I'm trying to build a Chinese word segmentator as this paper. If I understand it correctly, they use a 2-tag segmentation approach with CRF++. My question is, how to make the tag transition in that paper (e.g.T(-1)C(0)T(0)) as a feature template in CRF++? For example,for such training data:
共 B
同 M
創 B
造 M
美 B <- Current word
好 M
的 B
新 B
世 B
紀 M
Is it possible to have feature T(-1)C(0)T(0) -> M/美/B in CRF++? I've tried add feature tempalte such as U01:%x[-1,1]/%x[0,0]/%x[0,1] but that failed. I am also confused about that since the B/I tag is the tag we want to tag in the testing data(e.g. raw Chinese sentences), why it's possible to use the tag as feature in the paper? Or I misunderstood anything?
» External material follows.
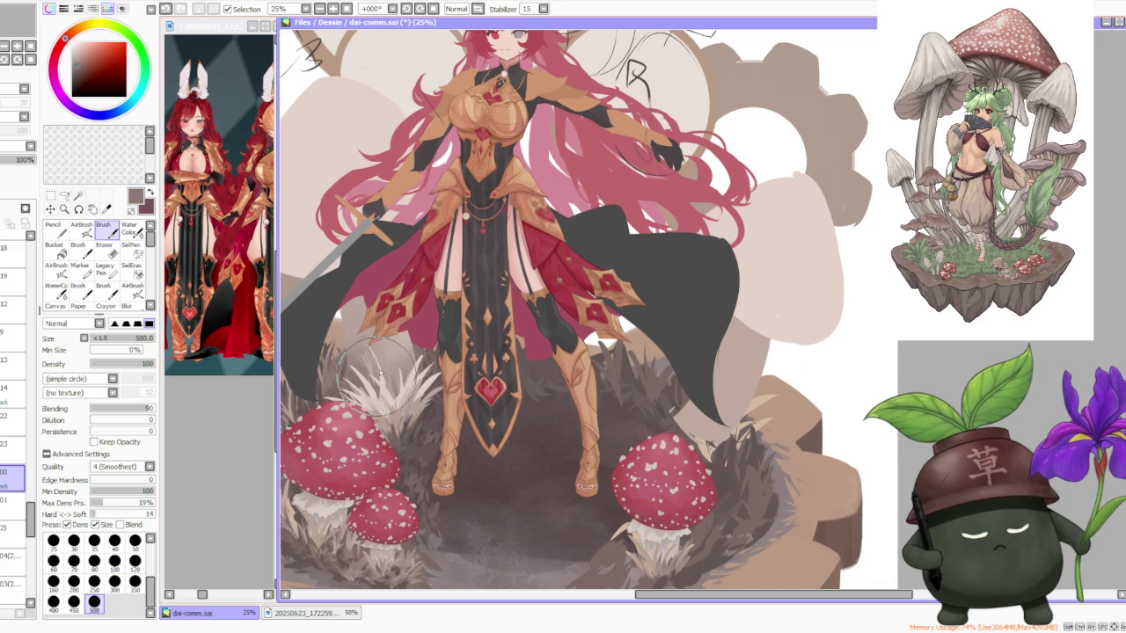
pyautogui.keyDown('alt'); pyautogui.click(387, 333); pyautogui.keyUp('alt')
Features like T(-1)C(0)T(0) -> M/美/B in CRF++ can be represented as:
B01:%x[0,0]
Note the difference. B, not U
if you use U01:%x[0,0], it means a feature like "美/B".
This also confused me a bit when I first use CRF++ 6 years ago. Hope this can help you.
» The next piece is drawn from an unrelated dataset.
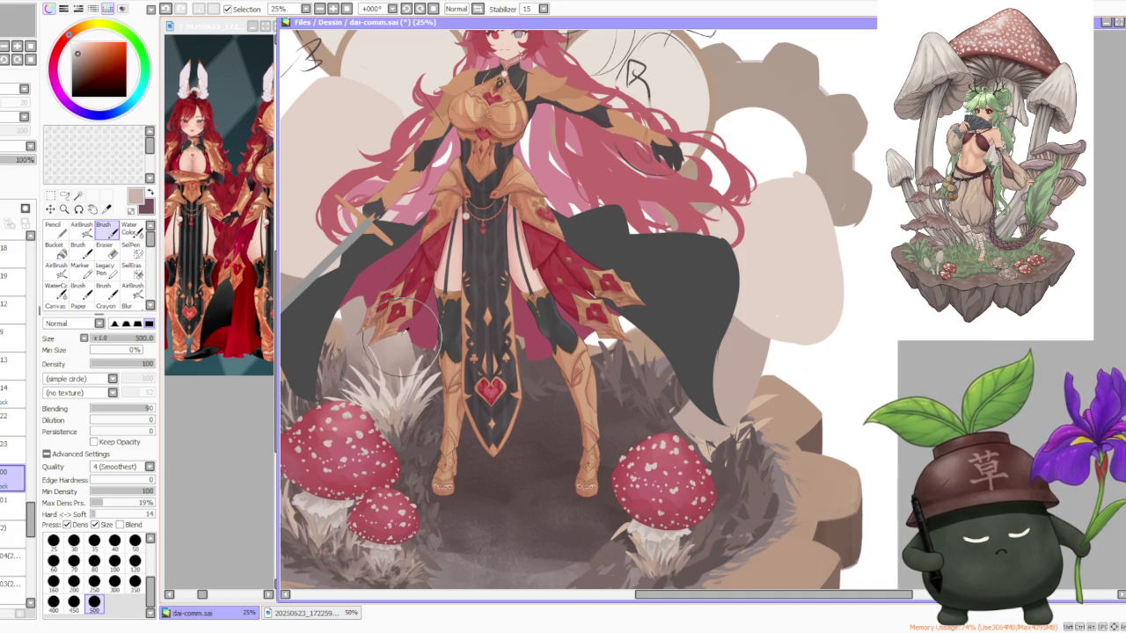
pyautogui.keyDown('alt'); pyautogui.click(347, 305); pyautogui.keyUp('alt')
pyautogui.keyDown('alt'); pyautogui.click(330, 361); pyautogui.keyUp('alt')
I should mention that in CRF, the description of a feature will include the label. I mean, the following is a 0-1 feature: Current character is "美" and current label is "B"
What "template" in CRF++(which is a tool implemented CRF) does is to enumerate all labels given the context defined in the template.
So in your example, U01:%x[0,0] introduces 2 features automatically: "U01:美_y=B" and "U01:美_y=M"